If you’d told me a year ago I’d be waking up at the crack of dawn and still feel as content as I do right now, I’d laugh and blame it on bad mushrooms in my ravioli.

It’s no mushroom, I muse as I rest my hand over my swollen belly. It’s restless leg syndrome, frequent potty breaks, and my mind swirling a mile a minute with my due date looming.

That and .?.?. today.

It’s the one-year anniversary of Millie’s accident. The day Dallas lost the woman he loved. The day he wanted to be buried alongside her.

After our wedding night—the night we conceived this baby over by the oak tree—I’ve never doubted his love for me. Or what he’s proven every day since—that we were meant to be.

Despite that, there’s no doubt he’s hurting today. I just worry how badly.

Seeing movement from the side of the house, I catch sight of him riding up on Trouble.

A grin tugs at my lips as I grab my sunhat and coffee and step out onto the back porch.

He catches me watching, a guilt-ridden expression on his face until he sees my smile. Tension easing instantly, he hops off and comes to me, looking up from the bottom steps.

“Morning, beautiful.”

I lean against the rail, my eyes shifting to his dark horse. “When you going to teach me to ride?”

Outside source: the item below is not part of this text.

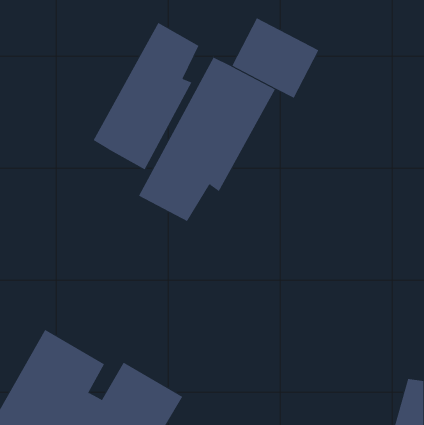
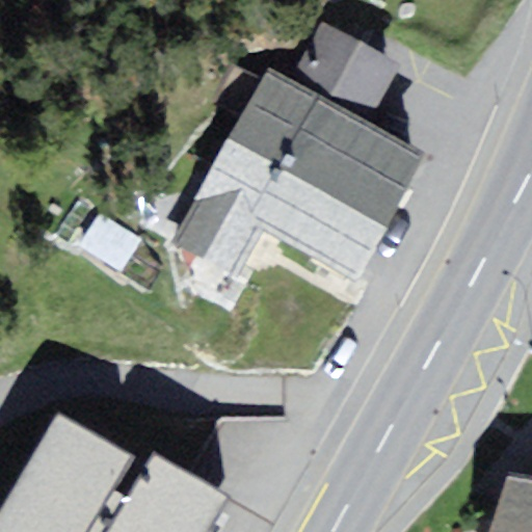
building: [93,22,199,170] -> none
building: none -> [273,112,423,283]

His eyes dip to my belly and he pulls off his leather gloves, shoving them in his back pocket as he slowly climbs up the steps.

“When I’m OK with you riding without me pressed against your back.”

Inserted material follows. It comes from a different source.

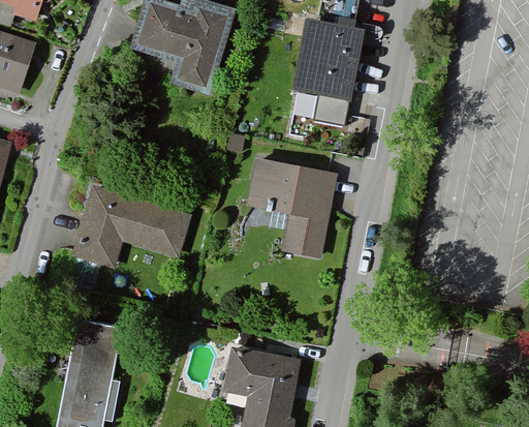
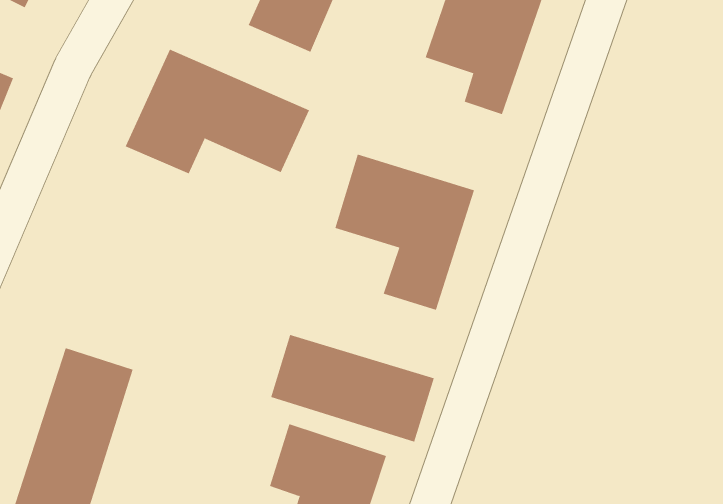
building: [71,186,191,268] -> [125,49,310,174]
building: none -> [270,334,434,442]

I perk a brow. “When will that be?”

He leans down with a soft kiss to my cheek. “Wouldn’t hold my breath.”

A shiver runs down my spine as he presses a kiss beneath my jaw.

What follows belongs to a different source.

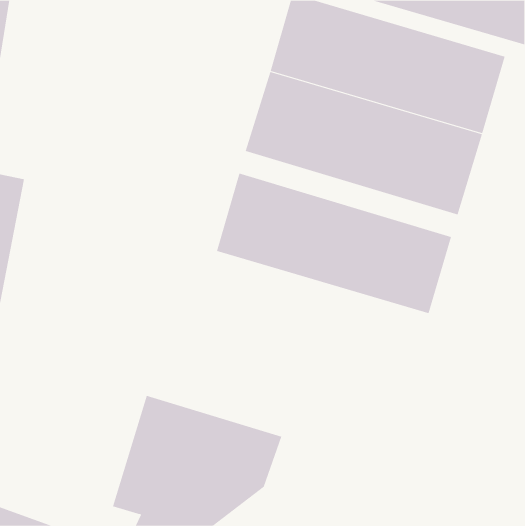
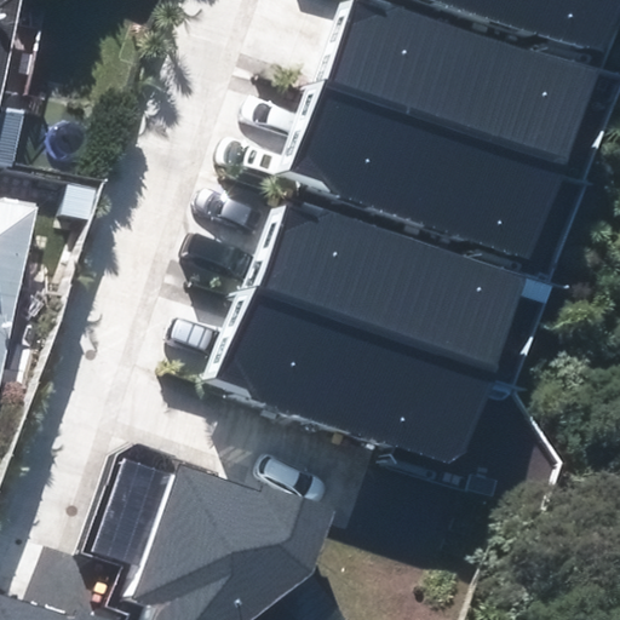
building: none -> [225,295,505,465]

He pulls back, hand still warm against my neck. That guilt back in his eyes as they meet mine. “Hopin’ to be back before you got up.” His thumb brushes over the curve of my stomach. “Restless again?”

I cock my head at him, reminding him that today isn’t about me. “Dallas.”

He shakes his head lightly, his voice hoarse. “I’m all right.” Then kisses my forehead. “I promise.” He steps around me and leans against the porch fence, looking out along the horizon.

I shift to stand beside him, pressing my shoulder against his and following his gaze.

“Haven’t been to her grave in .?.?. I don’t know, months. Brought her some roses. White. She was no simple woman, I’ll tell you that. But she liked white.”

“You could’ve stayed longer, you know?”

His eyes meet mine, stormy and conflicted.

I shrug, feeling helpless to offer him much comfort other than letting him know I’m here for him. “Didn’t have to slip out so early, either.”

“I know.” He slips an arm around me and I lean into him, that woodsy smell wrapping around me. “Stood there .?.?. looking down at the grave I once wished I was buried in .?.?. and could only think of you.”

My brows furrow but I twist my chin up.

He lets out a breath, almost a laugh, running a thumb against my jaw. “Pictured you pullin’ me out. Bringing me back to life. Just like you did the day I found you here.”

My heart melts and breaks at the same time. He swipes a tear I didn’t realize had fallen down my cheek. “She would have loved it here, Dallas.”

He brushes strands of hair from my face. “Maybe for a while.”